■ **QUESTIONS TO ANSWER**:
1. Using the article on antidepressants and intracellular bacteria, answer these questions:
(a) Which three FIASMA drugs does it name?
(b) Which antibiotic is usually used to treat infections caused by intracellular bacteria?
(c) To which VCU department does Jason Carlyon belong?
2. For each statement below, state whether it agrees with the article on antidepressants and intracellular bacteria, and quote the words that decide it.
(a) FIASMAs were found to act against at least four different kinds of intracellular bacterial pathogens.
(b) Tetracycline cannot penetrate cell membranes.
(c) Carlyon describes the proposed new drugs only as replacements for antibiotics, never as something used alongside them.
3. Transcribe the passage of the article on antidepressants and intracellular bacteria starting at "Findings from their" and ending at "tissue cell culture.".

■ **TEXT UNDER STUDY**:
--- START ---

Researchers from the Virginia Commonwealth University (VCU) School of Medicine and collaborators at other institutions, have recently identified a potential of certain antidepressants drugs called FIASMAs, including desipramine, amitriptyline, and nortriptyline to help treat a wide range of infectious diseases.
Findings from their research showed that FIASMAs are capable of preventing the growth or outright killing of at least four different kinds of intracellular bacterial pathogens found in animal models and tissue cell culture.
Jason Carlyon, a professor from VCU’s Microbiology and Immunology Department and lead investigator of the study explained that antibiotic options for diseases caused by intracellular bacteria are limited because many of these drugs cannot penetrate the human cell membranes, as the bacteria are protected.
He noted that infections caused by intracellular bacteria are usually treated using tetracycline. These antibiotics are capable of penetrating cell membranes and attacking the microbes directly.
However, not all patients can receive tetracycline treatment since it can cause some allergic reactions. The drug can also result in adverse side effects in children and pregnant women.
Studies have also identified cases of antibiotic resistance related to intracellular bacterial infections.
Carlyon highlighted the need for a new class of drugs that can treat patients who are not able to receive tetracycline therapy. Such medications can be used either as an alternative to antibiotics, or even as a partner treatment to help augment the impact of antibiotics.

--- END ---

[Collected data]
--- START ---

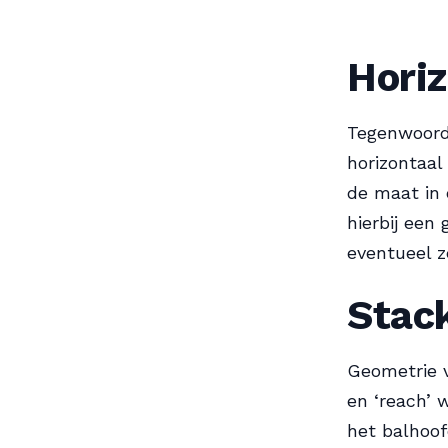
Hori
Tegenwoordi
horizontaal
de maat in 
hierbij een
eventueel z
Stac
Geometrie 
en ‘reach’ 
het balhoof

--- END ---

■ **RESPONSES TO THE TASKS**:
1.
(a) Desipramine, amitriptyline, and nortriptyline.
(b) Tetracycline.
(c) The Microbiology and Immunology Department.

2.
(a) Yes: "FIASMAs are capable of preventing the growth or outright killing of at least four different kinds of intracellular bacterial pathogens"
(b) No: "These antibiotics are capable of penetrating cell membranes and attacking the microbes directly."
(c) No: "or even as a partner treatment to help augment the impact of antibiotics"

3.
Findings from their research showed that FIASMAs are capable of preventing the growth or outright killing of at least four different kinds of intracellular bacterial pathogens found in animal models and tissue cell culture.